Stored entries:
◇ ◇ ◇

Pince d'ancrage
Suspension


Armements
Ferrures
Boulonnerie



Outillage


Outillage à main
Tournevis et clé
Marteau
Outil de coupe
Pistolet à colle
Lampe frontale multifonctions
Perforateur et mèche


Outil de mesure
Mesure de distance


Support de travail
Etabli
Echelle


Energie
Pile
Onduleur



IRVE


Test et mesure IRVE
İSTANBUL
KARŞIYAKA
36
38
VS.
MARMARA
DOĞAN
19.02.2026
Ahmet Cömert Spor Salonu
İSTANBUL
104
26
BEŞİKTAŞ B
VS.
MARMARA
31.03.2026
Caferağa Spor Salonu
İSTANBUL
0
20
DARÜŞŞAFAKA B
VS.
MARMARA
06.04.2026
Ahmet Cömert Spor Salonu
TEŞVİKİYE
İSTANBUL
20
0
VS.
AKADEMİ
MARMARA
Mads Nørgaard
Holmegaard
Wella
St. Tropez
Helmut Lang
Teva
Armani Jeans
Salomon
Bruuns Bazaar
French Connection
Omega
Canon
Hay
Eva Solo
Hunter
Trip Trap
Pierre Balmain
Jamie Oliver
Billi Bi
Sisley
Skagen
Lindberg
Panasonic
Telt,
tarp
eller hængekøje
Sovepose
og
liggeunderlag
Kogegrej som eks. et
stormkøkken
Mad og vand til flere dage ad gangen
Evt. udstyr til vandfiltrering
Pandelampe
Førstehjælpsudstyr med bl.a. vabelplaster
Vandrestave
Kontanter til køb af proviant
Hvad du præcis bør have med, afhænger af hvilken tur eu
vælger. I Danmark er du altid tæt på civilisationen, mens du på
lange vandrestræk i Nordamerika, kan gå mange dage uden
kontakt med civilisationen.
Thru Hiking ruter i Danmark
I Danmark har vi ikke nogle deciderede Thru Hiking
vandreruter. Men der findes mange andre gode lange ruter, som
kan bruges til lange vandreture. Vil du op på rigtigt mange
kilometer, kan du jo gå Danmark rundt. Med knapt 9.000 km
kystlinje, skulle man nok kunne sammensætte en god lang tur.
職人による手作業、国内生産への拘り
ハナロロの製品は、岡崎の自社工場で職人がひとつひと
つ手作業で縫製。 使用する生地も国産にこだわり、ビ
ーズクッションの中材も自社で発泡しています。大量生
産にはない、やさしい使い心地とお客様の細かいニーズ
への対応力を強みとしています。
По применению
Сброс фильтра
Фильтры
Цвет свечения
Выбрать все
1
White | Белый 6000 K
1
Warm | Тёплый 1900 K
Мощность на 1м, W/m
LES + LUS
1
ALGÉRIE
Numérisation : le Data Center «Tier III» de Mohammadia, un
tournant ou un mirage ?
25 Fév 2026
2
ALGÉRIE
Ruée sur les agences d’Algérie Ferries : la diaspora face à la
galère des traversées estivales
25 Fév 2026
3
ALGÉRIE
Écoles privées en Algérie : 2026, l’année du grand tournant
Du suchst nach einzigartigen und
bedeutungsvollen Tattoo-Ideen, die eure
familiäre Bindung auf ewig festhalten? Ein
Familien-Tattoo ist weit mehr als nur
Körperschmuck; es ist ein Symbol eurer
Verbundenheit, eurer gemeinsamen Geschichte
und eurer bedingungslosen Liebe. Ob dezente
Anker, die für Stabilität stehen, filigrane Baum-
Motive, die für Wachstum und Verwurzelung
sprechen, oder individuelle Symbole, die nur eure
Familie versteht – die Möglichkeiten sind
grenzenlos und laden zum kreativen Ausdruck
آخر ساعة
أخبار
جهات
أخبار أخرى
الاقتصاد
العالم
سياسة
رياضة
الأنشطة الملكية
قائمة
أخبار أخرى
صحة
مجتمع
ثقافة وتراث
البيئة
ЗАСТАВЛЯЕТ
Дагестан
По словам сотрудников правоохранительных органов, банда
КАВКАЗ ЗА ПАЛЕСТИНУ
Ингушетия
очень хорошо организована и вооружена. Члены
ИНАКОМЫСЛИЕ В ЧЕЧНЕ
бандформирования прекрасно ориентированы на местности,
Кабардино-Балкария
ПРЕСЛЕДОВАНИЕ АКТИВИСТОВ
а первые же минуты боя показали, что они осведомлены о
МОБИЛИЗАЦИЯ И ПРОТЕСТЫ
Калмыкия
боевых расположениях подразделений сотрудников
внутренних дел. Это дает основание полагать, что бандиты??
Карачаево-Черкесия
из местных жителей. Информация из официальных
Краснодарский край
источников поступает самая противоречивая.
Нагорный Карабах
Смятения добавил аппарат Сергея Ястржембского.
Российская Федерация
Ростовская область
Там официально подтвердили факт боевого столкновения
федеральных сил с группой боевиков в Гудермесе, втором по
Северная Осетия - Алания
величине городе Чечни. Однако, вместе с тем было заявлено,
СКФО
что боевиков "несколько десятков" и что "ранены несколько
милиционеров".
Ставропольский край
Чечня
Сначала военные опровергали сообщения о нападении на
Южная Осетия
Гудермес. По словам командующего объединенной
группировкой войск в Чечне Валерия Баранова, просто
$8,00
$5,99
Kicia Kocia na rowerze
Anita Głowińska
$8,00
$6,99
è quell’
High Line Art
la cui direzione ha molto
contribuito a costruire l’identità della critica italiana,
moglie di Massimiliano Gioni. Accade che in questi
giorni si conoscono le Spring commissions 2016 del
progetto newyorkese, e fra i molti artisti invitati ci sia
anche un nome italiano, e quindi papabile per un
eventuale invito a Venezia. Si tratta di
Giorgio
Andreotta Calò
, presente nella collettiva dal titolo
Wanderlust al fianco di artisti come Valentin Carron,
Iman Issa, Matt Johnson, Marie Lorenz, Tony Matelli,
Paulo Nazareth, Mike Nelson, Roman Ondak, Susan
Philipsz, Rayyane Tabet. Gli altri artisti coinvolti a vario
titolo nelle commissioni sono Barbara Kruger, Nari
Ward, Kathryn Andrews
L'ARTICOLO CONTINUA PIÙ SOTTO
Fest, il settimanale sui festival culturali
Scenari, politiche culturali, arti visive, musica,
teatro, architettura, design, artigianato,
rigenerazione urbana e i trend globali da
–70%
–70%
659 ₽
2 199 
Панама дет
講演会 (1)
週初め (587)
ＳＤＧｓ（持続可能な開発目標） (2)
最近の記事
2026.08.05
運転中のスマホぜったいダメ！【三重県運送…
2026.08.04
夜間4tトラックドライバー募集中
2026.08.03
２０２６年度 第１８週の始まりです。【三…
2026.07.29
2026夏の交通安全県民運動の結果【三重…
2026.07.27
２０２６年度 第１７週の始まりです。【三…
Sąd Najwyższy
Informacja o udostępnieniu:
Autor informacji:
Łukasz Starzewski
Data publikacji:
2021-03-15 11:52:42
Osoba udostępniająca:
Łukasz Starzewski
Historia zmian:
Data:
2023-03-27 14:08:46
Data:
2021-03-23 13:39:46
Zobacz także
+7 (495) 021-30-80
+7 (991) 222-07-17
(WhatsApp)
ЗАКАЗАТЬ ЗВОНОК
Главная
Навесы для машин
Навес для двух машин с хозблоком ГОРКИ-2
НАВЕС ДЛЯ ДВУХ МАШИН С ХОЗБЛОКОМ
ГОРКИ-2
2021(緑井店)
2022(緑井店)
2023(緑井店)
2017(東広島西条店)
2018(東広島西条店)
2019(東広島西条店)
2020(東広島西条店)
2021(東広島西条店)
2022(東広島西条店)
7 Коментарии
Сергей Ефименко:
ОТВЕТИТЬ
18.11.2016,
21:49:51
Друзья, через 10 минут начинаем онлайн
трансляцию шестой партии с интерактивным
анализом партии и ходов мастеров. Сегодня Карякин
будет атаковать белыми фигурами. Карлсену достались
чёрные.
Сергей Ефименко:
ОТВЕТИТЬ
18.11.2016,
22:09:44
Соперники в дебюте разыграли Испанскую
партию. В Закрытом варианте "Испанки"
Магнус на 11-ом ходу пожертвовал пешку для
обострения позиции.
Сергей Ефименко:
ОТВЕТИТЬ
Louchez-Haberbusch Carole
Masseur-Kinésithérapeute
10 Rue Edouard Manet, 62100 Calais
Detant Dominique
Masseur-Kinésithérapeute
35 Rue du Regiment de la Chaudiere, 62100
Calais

◇ ◇ ◇

* **Action item**
Starting at the line with "Магнус на 11-ом ходу пожертвовал пешку для", restate each line through the end of the records, both ends included, and stop there.

* **Solution**
Магнус на 11-ом ходу пожертвовал пешку для
обострения позиции.
Сергей Ефименко:
ОТВЕТИТЬ
Louchez-Haberbusch Carole
Masseur-Kinésithérapeute
10 Rue Edouard Manet, 62100 Calais
Detant Dominique
Masseur-Kinésithérapeute
35 Rue du Regiment de la Chaudiere, 62100
Calais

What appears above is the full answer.